Madeleine Göschke zeigt sich mit den vorliegenden Antworten nicht zufrieden, zudem habe sich der Verfasser im Ton teilweise sehr vergriffen, was wiederum neue Fragen aufwerfe. Jürg Wiedemann (Grüne) und sie selbst durften die Screening-Resultate der Mischwasseruntersuchungen 2006 während rund einer halben Stunde einsehen. Die Listen umfassten über 600 Substanzen und niemand könne innerhalb von 30 Minuten eine derartige Fülle von Resultaten beurteilen. Aus diesem Grund wurden die IWB gebeten, Madeleine Göschke und Jürg Wiedemann Kopien der eingesehenen Screening-Resultate-Listen zu überlassen. Dies auch, um sie unabhängigen Experten zeigen zu können. Die IWB verweigerte die Mitgabe der gewünschten Kopien. Die erwähnten Daten seien sonst ebenfalls nirgends publiziert und auch die Regierung schreibt in ihrer Antwort:
"Es ist in der internationalen Laborpraxis nicht üblich, solche Daten zu veröffentlichen, da ohne die notwendigen Fachkenntnisse Fehlinterpretationen sehr wahrscheinlich sind." (Seite 6)
Eine derartige Bevormundung weisen die Grünen auch im Namen ihrer Experten zurück. Entgegen der Darstellung des Regierungsrates werden vergleichbare Screening-Resultate regelmässig veröffentlicht, so beispielsweise am 1. Juni 2007 aus dem Umfeld der Chemiemülldeponie Margelacker. Warum im Gegensatz dazu eine Veröffentlichung von Screening-Resultaten beim Trinkwasser nicht möglich sein soll, ist für Madeleine Göschke nicht ersichtlich. Folgende Behauptung der Regierung in der Antwort zu Frage 8 (Seite 6) stehe klar im Widerspruch zur erwähnten Weigerung der IWB, die eingesehenen Screenings herauszugeben:
"Es wurden und werden laufend sämtliche Daten, Resultate und Vorgehensweisen veröffentlicht."
Weiter betont die Regierung in ihrer Antwort auch, dass grösstmögliche Transparenz geschaffen wurde. Diese Behauptung wird viermal wiederholt, sie werde dadurch jedoch nicht wahrer.

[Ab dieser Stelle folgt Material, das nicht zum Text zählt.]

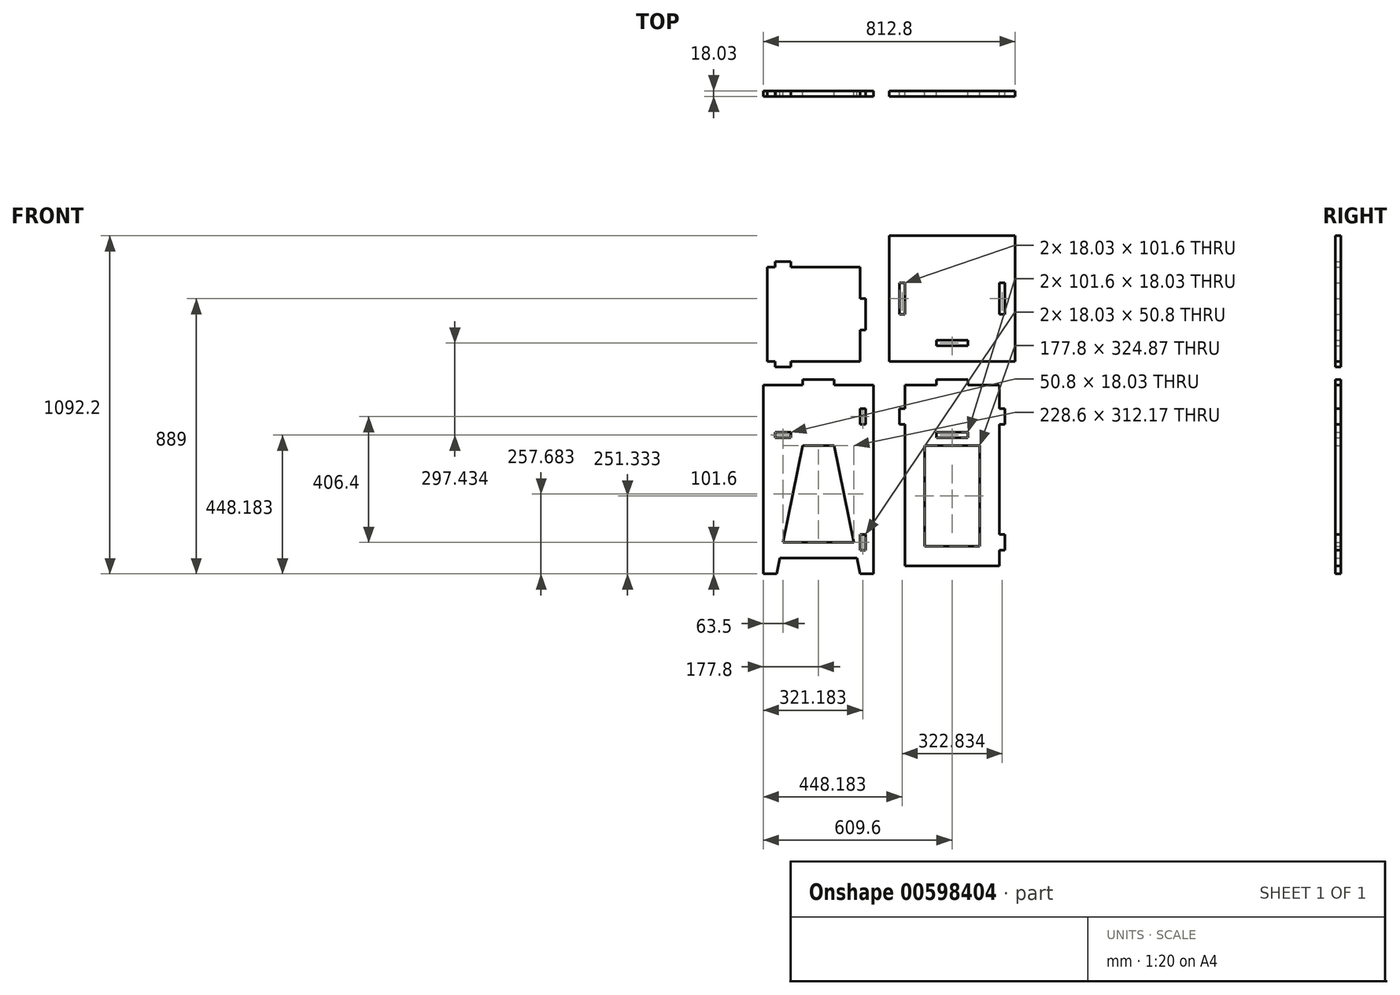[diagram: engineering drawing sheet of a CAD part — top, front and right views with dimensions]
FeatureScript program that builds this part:
annotation { "Feature Type Name" : "Feature", "Feature Type Description" : "" }
export const myFeature = defineFeature(function(context is Context, id is Id, definition is map)
    precondition{}
    {
        {
            var Q0;
            Q0=qCreatedBy(makeId("Front.planeOp"),FACE);
            var sketch = newSketch(context, id + "F0", { "sketchPlane" : qUnion([Q0])});
            skLineSegment(sketch, "E0.bottom", {"start": v(-177.8, 304.8) * mm, "end": v(177.8, 304.8) * mm});
            skLineSegment(sketch, "E0.top", {"start": v(-177.8, -304.8) * mm, "end": v(177.8, -304.8) * mm});
            skLineSegment(sketch, "E0.left", {"start": v(-177.8, 304.8) * mm, "end": v(-177.8, -304.8) * mm});
            skLineSegment(sketch, "E0.right", {"start": v(177.8, 304.8) * mm, "end": v(177.8, -304.8) * mm});
            skPoint(sketch, "E0.middle", {"position": v(0, 0) * mm});
            skLineSegment(sketch, "E1.bottom", {"start": v(-114.3, -304.8) * mm, "end": v(114.3, -304.8) * mm});
            skLineSegment(sketch, "E1.top", {"start": v(-114.3, -254) * mm, "end": v(114.3, -254) * mm});
            skLineSegment(sketch, "E1.left", {"start": v(-114.3, -304.8) * mm, "end": v(-114.3, -254) * mm});
            skLineSegment(sketch, "E1.right", {"start": v(114.3, -304.8) * mm, "end": v(114.3, -254) * mm});
            skPoint(sketch, "E1.middle", {"position": v(0, -279.4) * mm});
            skPoint(sketch, "E1.middle.positionSnap0", {"position": v(0, -304.8) * mm});
            skPoint(sketch, "E1.centerSnap0", {"position": v(0, -304.8) * mm});
            skLineSegment(sketch, "E2.bottom", {"start": v(-88.9, 134.37) * mm, "end": v(-139.7, 134.37) * mm});
            skLineSegment(sketch, "E2.top", {"start": v(-88.9, 152.4) * mm, "end": v(-139.7, 152.4) * mm});
            skLineSegment(sketch, "E2.left", {"start": v(-88.9, 134.37) * mm, "end": v(-88.9, 152.4) * mm});
            skLineSegment(sketch, "E2.right", {"start": v(-139.7, 134.37) * mm, "end": v(-139.7, 152.4) * mm});
            skPoint(sketch, "E2.middle", {"position": v(-114.3, 143.38) * mm});
            skLineSegment(sketch, "E3.bottom", {"start": v(152.4, 228.6) * mm, "end": v(134.37, 228.6) * mm});
            skLineSegment(sketch, "E3.top", {"start": v(152.4, 177.8) * mm, "end": v(134.37, 177.8) * mm});
            skLineSegment(sketch, "E3.left", {"start": v(152.4, 228.6) * mm, "end": v(152.4, 177.8) * mm});
            skLineSegment(sketch, "E3.right", {"start": v(134.37, 228.6) * mm, "end": v(134.37, 177.8) * mm});
            skPoint(sketch, "E3.middle", {"position": v(143.38, 203.2) * mm});
            skLineSegment(sketch, "E4", {"start": v(0, 0) * mm, "end": v(177.8, 0) * mm, "construction": true});
            skLineSegment(sketch, "E5.MirrorCS", {"start": v(134.37, -228.6) * mm, "end": v(134.37, -177.8) * mm});
            skLineSegment(sketch, "E6.MirrorCS", {"start": v(152.4, -228.6) * mm, "end": v(134.37, -228.6) * mm});
            skPoint(sketch, "E7.MirrorP", {"position": v(143.38, -203.2) * mm});
            skLineSegment(sketch, "E8.MirrorCS", {"start": v(152.4, -177.8) * mm, "end": v(134.37, -177.8) * mm});
            skLineSegment(sketch, "E9.MirrorCS", {"start": v(152.4, -228.6) * mm, "end": v(152.4, -177.8) * mm});
            skLineSegment(sketch, "E10.bottom", {"start": v(279.4, 304.8) * mm, "end": v(584.2, 304.8) * mm});
            skLineSegment(sketch, "E10.top", {"start": v(279.4, -304.8) * mm, "end": v(584.2, -304.8) * mm});
            skLineSegment(sketch, "E10.left", {"start": v(279.4, 304.8) * mm, "end": v(279.4, -304.8) * mm});
            skLineSegment(sketch, "E10.right", {"start": v(584.2, 304.8) * mm, "end": v(584.2, -304.8) * mm});
            skPoint(sketch, "E10.middle", {"position": v(431.8, 0) * mm});
            skLineSegment(sketch, "E11.bottom", {"start": v(279.4, 228.6) * mm, "end": v(261.37, 228.6) * mm});
            skLineSegment(sketch, "E11.top", {"start": v(279.4, 177.8) * mm, "end": v(261.37, 177.8) * mm});
            skLineSegment(sketch, "E11.left", {"start": v(279.4, 228.6) * mm, "end": v(279.4, 177.8) * mm});
            skLineSegment(sketch, "E11.right", {"start": v(261.37, 228.6) * mm, "end": v(261.37, 177.8) * mm});
            skPoint(sketch, "E11.middle", {"position": v(270.38, 203.2) * mm});
            skLineSegment(sketch, "E12.bottom", {"start": v(261.37, -177.8) * mm, "end": v(279.4, -177.8) * mm});
            skLineSegment(sketch, "E12.top", {"start": v(261.37, -228.6) * mm, "end": v(279.4, -228.6) * mm});
            skLineSegment(sketch, "E12.left", {"start": v(261.37, -177.8) * mm, "end": v(261.37, -228.6) * mm});
            skLineSegment(sketch, "E12.right", {"start": v(279.4, -177.8) * mm, "end": v(279.4, -228.6) * mm});
            skPoint(sketch, "E12.middle", {"position": v(270.38, -203.2) * mm});
            skPoint(sketch, "E12.middle.positionSnap0", {"position": v(270.38, 177.8) * mm});
            skPoint(sketch, "E12.centerSnap0", {"position": v(270.38, 177.8) * mm});
            skLineSegment(sketch, "E13", {"start": v(431.8, 0) * mm, "end": v(431.8, 304.8) * mm, "construction": true});
            skLineSegment(sketch, "E14.MirrorCS", {"start": v(584.2, 177.8) * mm, "end": v(602.23, 177.8) * mm});
            skLineSegment(sketch, "E15.MirrorCS", {"start": v(602.23, -228.6) * mm, "end": v(584.2, -228.6) * mm});
            skLineSegment(sketch, "E16.MirrorCS", {"start": v(584.2, 228.6) * mm, "end": v(602.23, 228.6) * mm});
            skLineSegment(sketch, "E17.MirrorCS", {"start": v(602.23, -177.8) * mm, "end": v(584.2, -177.8) * mm});
            skLineSegment(sketch, "E18.MirrorCS", {"start": v(602.23, 228.6) * mm, "end": v(602.23, 177.8) * mm});
            skLineSegment(sketch, "E19.MirrorCS", {"start": v(602.23, -177.8) * mm, "end": v(602.23, -228.6) * mm});
            skPoint(sketch, "E20.MirrorP", {"position": v(593.22, 177.8) * mm});
            skLineSegment(sketch, "E21.MirrorCS", {"start": v(584.2, -177.8) * mm, "end": v(584.2, -228.6) * mm});
            skLineSegment(sketch, "E22.MirrorCS", {"start": v(584.2, 228.6) * mm, "end": v(584.2, 177.8) * mm});
            skPoint(sketch, "E23.MirrorP", {"position": v(593.22, -203.2) * mm});
            skPoint(sketch, "E24.MirrorP", {"position": v(593.22, 203.2) * mm});
            skLineSegment(sketch, "E25", {"start": v(279.4, -279.4) * mm, "end": v(584.2, -279.4) * mm});
            skLineSegment(sketch, "E26.bottom", {"start": v(381, 152.4) * mm, "end": v(482.6, 152.4) * mm});
            skLineSegment(sketch, "E26.top", {"start": v(381, 134.37) * mm, "end": v(482.6, 134.37) * mm});
            skLineSegment(sketch, "E26.left", {"start": v(381, 152.4) * mm, "end": v(381, 134.37) * mm});
            skLineSegment(sketch, "E26.right", {"start": v(482.6, 152.4) * mm, "end": v(482.6, 134.37) * mm});
            skPoint(sketch, "E26.middle", {"position": v(431.8, 143.38) * mm});
            skLineSegment(sketch, "E27.bottom", {"start": v(342.9, 108.97) * mm, "end": v(520.7, 108.97) * mm});
            skLineSegment(sketch, "E27.top", {"start": v(342.9, -215.9) * mm, "end": v(520.7, -215.9) * mm});
            skLineSegment(sketch, "E27.left", {"start": v(342.9, 108.97) * mm, "end": v(342.9, -215.9) * mm});
            skLineSegment(sketch, "E27.right", {"start": v(520.7, 108.97) * mm, "end": v(520.7, -215.9) * mm});
            skPoint(sketch, "E27.middle", {"position": v(431.8, -53.47) * mm});
            skLineSegment(sketch, "E28.bottom", {"start": v(134.37, 381) * mm, "end": v(-165.1, 381) * mm});
            skLineSegment(sketch, "E28.top", {"start": v(134.37, 685.8) * mm, "end": v(-165.1, 685.8) * mm});
            skLineSegment(sketch, "E28.left", {"start": v(134.37, 381) * mm, "end": v(134.37, 685.8) * mm});
            skLineSegment(sketch, "E28.right", {"start": v(-165.1, 381) * mm, "end": v(-165.1, 685.8) * mm});
            skLineSegment(sketch, "E29.bottom", {"start": v(-88.9, 381) * mm, "end": v(-139.7, 381) * mm});
            skLineSegment(sketch, "E29.top", {"start": v(-88.9, 362.97) * mm, "end": v(-139.7, 362.97) * mm});
            skLineSegment(sketch, "E29.left", {"start": v(-88.9, 381) * mm, "end": v(-88.9, 362.97) * mm});
            skLineSegment(sketch, "E29.right", {"start": v(-139.7, 381) * mm, "end": v(-139.7, 362.97) * mm});
            skLineSegment(sketch, "E30.bottom", {"start": v(134.37, 584.2) * mm, "end": v(152.4, 584.2) * mm});
            skLineSegment(sketch, "E30.top", {"start": v(134.37, 482.6) * mm, "end": v(152.4, 482.6) * mm});
            skLineSegment(sketch, "E30.left", {"start": v(134.37, 584.2) * mm, "end": v(134.37, 482.6) * mm});
            skLineSegment(sketch, "E30.right", {"start": v(152.4, 584.2) * mm, "end": v(152.4, 482.6) * mm});
            skPoint(sketch, "E30.middle", {"position": v(143.38, 533.4) * mm});
            skPoint(sketch, "E30.middle.positionSnap0", {"position": v(134.37, 533.4) * mm});
            skPoint(sketch, "E30.centerSnap0", {"position": v(134.37, 533.4) * mm});
            skLineSegment(sketch, "E31", {"start": v(-165.1, 533.4) * mm, "end": v(0, 533.4) * mm, "construction": true});
            skLineSegment(sketch, "E32.MirrorCS", {"start": v(-139.7, 685.8) * mm, "end": v(-139.7, 703.83) * mm});
            skLineSegment(sketch, "E33.MirrorCS", {"start": v(-88.9, 685.8) * mm, "end": v(-88.9, 703.83) * mm});
            skLineSegment(sketch, "E34.MirrorCS", {"start": v(-88.9, 703.83) * mm, "end": v(-139.7, 703.83) * mm});
            skLineSegment(sketch, "E35.MirrorCS", {"start": v(-88.9, 685.8) * mm, "end": v(-139.7, 685.8) * mm});
            skLineSegment(sketch, "E36.bottom", {"start": v(-50.8, 304.8) * mm, "end": v(50.8, 304.8) * mm});
            skLineSegment(sketch, "E36.top", {"start": v(-50.8, 322.83) * mm, "end": v(50.8, 322.83) * mm});
            skLineSegment(sketch, "E36.left", {"start": v(-50.8, 304.8) * mm, "end": v(-50.8, 322.83) * mm});
            skLineSegment(sketch, "E36.right", {"start": v(50.8, 304.8) * mm, "end": v(50.8, 322.83) * mm});
            skPoint(sketch, "E36.middle", {"position": v(0, 313.82) * mm});
            skPoint(sketch, "E36.middle.positionSnap0", {"position": v(0, 304.8) * mm});
            skPoint(sketch, "E36.centerSnap0", {"position": v(0, 304.8) * mm});
            skLineSegment(sketch, "E37.bottom", {"start": v(381, 304.8) * mm, "end": v(482.6, 304.8) * mm});
            skLineSegment(sketch, "E37.top", {"start": v(381, 322.83) * mm, "end": v(482.6, 322.83) * mm});
            skLineSegment(sketch, "E37.left", {"start": v(381, 304.8) * mm, "end": v(381, 322.83) * mm});
            skLineSegment(sketch, "E37.right", {"start": v(482.6, 304.8) * mm, "end": v(482.6, 322.83) * mm});
            skPoint(sketch, "E37.middle", {"position": v(431.8, 313.82) * mm});
            skPoint(sketch, "E37.middle.positionSnap0", {"position": v(50.8, 313.82) * mm});
            skPoint(sketch, "E37.centerSnap0", {"position": v(50.8, 313.82) * mm});
            skLineSegment(sketch, "E38.bottom", {"start": v(228.6, 381) * mm, "end": v(635, 381) * mm});
            skLineSegment(sketch, "E38.top", {"start": v(228.6, 787.4) * mm, "end": v(635, 787.4) * mm});
            skLineSegment(sketch, "E38.left", {"start": v(228.6, 381) * mm, "end": v(228.6, 787.4) * mm});
            skLineSegment(sketch, "E38.right", {"start": v(635, 381) * mm, "end": v(635, 787.4) * mm});
            skPoint(sketch, "E38.middle", {"position": v(431.8, 584.2) * mm});
            skLineSegment(sketch, "E39.bottom", {"start": v(381, 431.8) * mm, "end": v(482.6, 431.8) * mm});
            skLineSegment(sketch, "E39.top", {"start": v(381, 449.83) * mm, "end": v(482.6, 449.83) * mm});
            skLineSegment(sketch, "E39.left", {"start": v(381, 431.8) * mm, "end": v(381, 449.83) * mm});
            skLineSegment(sketch, "E39.right", {"start": v(482.6, 431.8) * mm, "end": v(482.6, 449.83) * mm});
            skPoint(sketch, "E39.middle", {"position": v(431.8, 440.82) * mm});
            skPoint(sketch, "E39.middle.positionSnap0", {"position": v(431.8, 381) * mm});
            skPoint(sketch, "E39.centerSnap0", {"position": v(431.8, 381) * mm});
            skLineSegment(sketch, "E40.bottom", {"start": v(261.37, 635) * mm, "end": v(279.4, 635) * mm});
            skLineSegment(sketch, "E40.top", {"start": v(261.37, 533.4) * mm, "end": v(279.4, 533.4) * mm});
            skLineSegment(sketch, "E40.left", {"start": v(261.37, 635) * mm, "end": v(261.37, 533.4) * mm});
            skLineSegment(sketch, "E40.right", {"start": v(279.4, 635) * mm, "end": v(279.4, 533.4) * mm});
            skPoint(sketch, "E40.middle", {"position": v(270.38, 584.2) * mm});
            skPoint(sketch, "E40.middle.positionSnap0", {"position": v(228.6, 584.2) * mm});
            skPoint(sketch, "E40.centerSnap0", {"position": v(228.6, 584.2) * mm});
            skLineSegment(sketch, "E41.MirrorCS", {"start": v(602.23, 635) * mm, "end": v(584.2, 635) * mm});
            skLineSegment(sketch, "E42.MirrorCS", {"start": v(602.23, 533.4) * mm, "end": v(584.2, 533.4) * mm});
            skLineSegment(sketch, "E43.MirrorCS", {"start": v(602.23, 635) * mm, "end": v(602.23, 533.4) * mm});
            skPoint(sketch, "E44.MirrorP", {"position": v(593.22, 584.2) * mm});
            skLineSegment(sketch, "E45.MirrorCS", {"start": v(584.2, 635) * mm, "end": v(584.2, 533.4) * mm});
            skLineSegment(sketch, "E46", {"start": v(-50.8, 108.97) * mm, "end": v(50.8, 108.97) * mm});
            skLineSegment(sketch, "E47", {"start": v(50.8, 108.97) * mm, "end": v(114.3, -203.2) * mm});
            skLineSegment(sketch, "E48", {"start": v(114.3, -203.2) * mm, "end": v(-114.3, -203.2) * mm});
            skLineSegment(sketch, "E49", {"start": v(-114.3, -203.2) * mm, "end": v(-50.8, 108.97) * mm});
            skLineSegment(sketch, "E50", {"start": v(-114.3, -203.2) * mm, "end": v(-134.97, -304.8) * mm, "construction": true});
            skLineSegment(sketch, "E51", {"start": v(-114.3, -254) * mm, "end": v(-124.63, -254) * mm});
            skLineSegment(sketch, "E52", {"start": v(-124.63, -254) * mm, "end": v(-134.97, -304.8) * mm});
            skLineSegment(sketch, "E53", {"start": v(0, 0) * mm, "end": v(0, 108.97) * mm, "construction": true});
            skLineSegment(sketch, "E54.MirrorCS", {"start": v(124.63, -254) * mm, "end": v(134.97, -304.8) * mm});
            skLineSegment(sketch, "E55.MirrorCS", {"start": v(114.3, -254) * mm, "end": v(124.63, -254) * mm});
            skSolve(sketch);
        }
        {
            var Q0;
            {var subQ4=sQuery(id+"F0.wireOp",EDGE,"E28.right");Q0=makeQuery(id+"F0.imprint","IMPRINT",FACE,{"disambiguationData":[TD([[makeQuery(id+"F0.imprint","IMPRINT",EDGE,{"derivedFrom":subQ4}),-1.0]])]});}
            var Q1;
            {var subQ0=sQuery(id+"F0.wireOp",EDGE,"E32.MirrorCS");Q1=makeQuery(id+"F0.imprint","IMPRINT",FACE,{"disambiguationData":[TD([[makeQuery(id+"F0.imprint","IMPRINT",EDGE,{"derivedFrom":subQ0}),-1.0]])]});}
            var Q2;
            Q2=makeQuery(id+"F0.imprint","IMPRINT",FACE,{"disambiguationData":[TD([[makeQuery(id+"F0.imprint","IMPRINT",EDGE,{"derivedFrom":sQuery(id+"F0.wireOp",EDGE,"E29.top")}),-1.0]])]});
            var Q3;
            {var subQ0=sQuery(id+"F0.wireOp",EDGE,"E30.bottom");Q3=makeQuery(id+"F0.imprint","IMPRINT",FACE,{"disambiguationData":[TD([[makeQuery(id+"F0.imprint","IMPRINT",EDGE,{"derivedFrom":subQ0}),-1.0]])]});}
            var Q4;
            Q4=makeQuery(id+"F0.imprint","IMPRINT",FACE,{"disambiguationData":[TD([[makeQuery(id+"F0.imprint","IMPRINT",EDGE,{"derivedFrom":sQuery(id+"F0.wireOp",EDGE,"E38.bottom")}),1.0]])]});
            var Q5;
            {var subQ8=sQuery(id+"F0.wireOp",EDGE,"E25");Q5=makeQuery(id+"F0.imprint","IMPRINT",FACE,{"disambiguationData":[TD([[makeQuery(id+"F0.imprint","IMPRINT",EDGE,{"derivedFrom":subQ8}),1.0]])]});}
            var Q6;
            {var subQ2=sQuery(id+"F0.wireOp",EDGE,"E11.bottom");Q6=makeQuery(id+"F0.imprint","IMPRINT",FACE,{"disambiguationData":[TD([[makeQuery(id+"F0.imprint","IMPRINT",EDGE,{"derivedFrom":subQ2}),1.0]])]});}
            var Q7;
            Q7=makeQuery(id+"F0.imprint","IMPRINT",FACE,{"disambiguationData":[TD([[makeQuery(id+"F0.imprint","IMPRINT",EDGE,{"derivedFrom":sQuery(id+"F0.wireOp",EDGE,"E37.top")}),-1.0]])]});
            var Q8;
            {var subQ0=sQuery(id+"F0.wireOp",EDGE,"E14.MirrorCS");Q8=makeQuery(id+"F0.imprint","IMPRINT",FACE,{"disambiguationData":[TD([[makeQuery(id+"F0.imprint","IMPRINT",EDGE,{"derivedFrom":subQ0}),1.0]])]});}
            var Q9;
            {var subQ0=sQuery(id+"F0.wireOp",EDGE,"E15.MirrorCS");Q9=makeQuery(id+"F0.imprint","IMPRINT",FACE,{"disambiguationData":[TD([[makeQuery(id+"F0.imprint","IMPRINT",EDGE,{"derivedFrom":subQ0}),-1.0]])]});}
            var Q10;
            {var subQ6=sQuery(id+"F0.wireOp",EDGE,"E0.left");Q10=makeQuery(id+"F0.imprint","IMPRINT",FACE,{"disambiguationData":[TD([[makeQuery(id+"F0.imprint","IMPRINT",EDGE,{"derivedFrom":subQ6}),1.0]])]});}
            var Q11;
            Q11=makeQuery(id+"F0.imprint","IMPRINT",FACE,{"disambiguationData":[TD([[makeQuery(id+"F0.imprint","IMPRINT",EDGE,{"derivedFrom":sQuery(id+"F0.wireOp",EDGE,"E36.top")}),-1.0]])]});
            extrude(context, id + "F1", {"entities" : qUnion([Q0, Q1, Q2, Q3, Q4, Q5, Q6, Q7, Q8, Q9, Q10, Q11]), "depth" : 18.03 * mm, "offsetDistance" : 25.4 * mm});
        }
    });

In der Beantwortung von Frage 5 schreibt die Regierung, es sei unzulässig, die Quantität von unbekannten Substanzen zu addieren. Genau diese Additionen nahm beispielsweise die Ciba Geigy in ihren Berichten zum Grundwasser bei der Deponie Bonfol regelmässig vor. Die entsprechenden 16 Berichte sind im Besitz der Grünen. Nach Ansicht der damaligen Ciba Geigy stellte offenbar auch die Totalbelastung durch unbekannte Substanzen eine Orientierungshilfe bei der Beurteilung des Verschmutzungsgrades des Wassers dar. Auch in diesem Zusammenhang erlaubt sich die Regierung, die Kompetenz der von den Grünen beauftragten, unabhängigen Experten in überheblicher und unfairer Weise in Frage zu stellen. Die Tatsache bleibt, dass die Totalbelastung mit unbekannten Substanzen in den unveröffentlichten Screenings mehrfach über 3'000 Nanogramm/Liter beträgt und dass es den Grünen nicht möglich war, die eingesehenen und unveröffentlichten Screenings detailliert zu beurteilen, da eine Herausgabe der Unterlagen verweigert wurde.
Die Grünen erwarten von der Regierung, dass sie ihre Praxis in diesem sensiblen Bereich ändert. nach den Aussagen von Regierungsrat Peter Zwick zeigt sich Madeleine Göschke diesbezüglich zuversichtlich.
Insgesamt geben sich die Regierung und die Hardwasser AG im Bezug auf die vorliegenden Antworten erstaunlich selbstsicher, indem sie alle Bedenken des Forums besorgter Trinkwasserkonsumentinnen und -konsumenten sowie der Grünen vom Tisch wischen. Umso auffälliger sei die Tatsache, dass die Hardwasser AG eine ausländische Fachstelle damit beauftragt habe, ihre Analysenergebnisse sowie ihre Qualitätssicherung zu überprüfen. Die Grünen erwarten, dass der Bericht dieser Fachstelle den zuständigen Landratskommissionen sowie dem Forum besorgter Trinkwasserkonsumentinnen vollumfänglich in schriftlicher Form zugestellt wird, sobald dieser vorliegt.
://: Die Interpellation 2007/117 ist somit erledigt.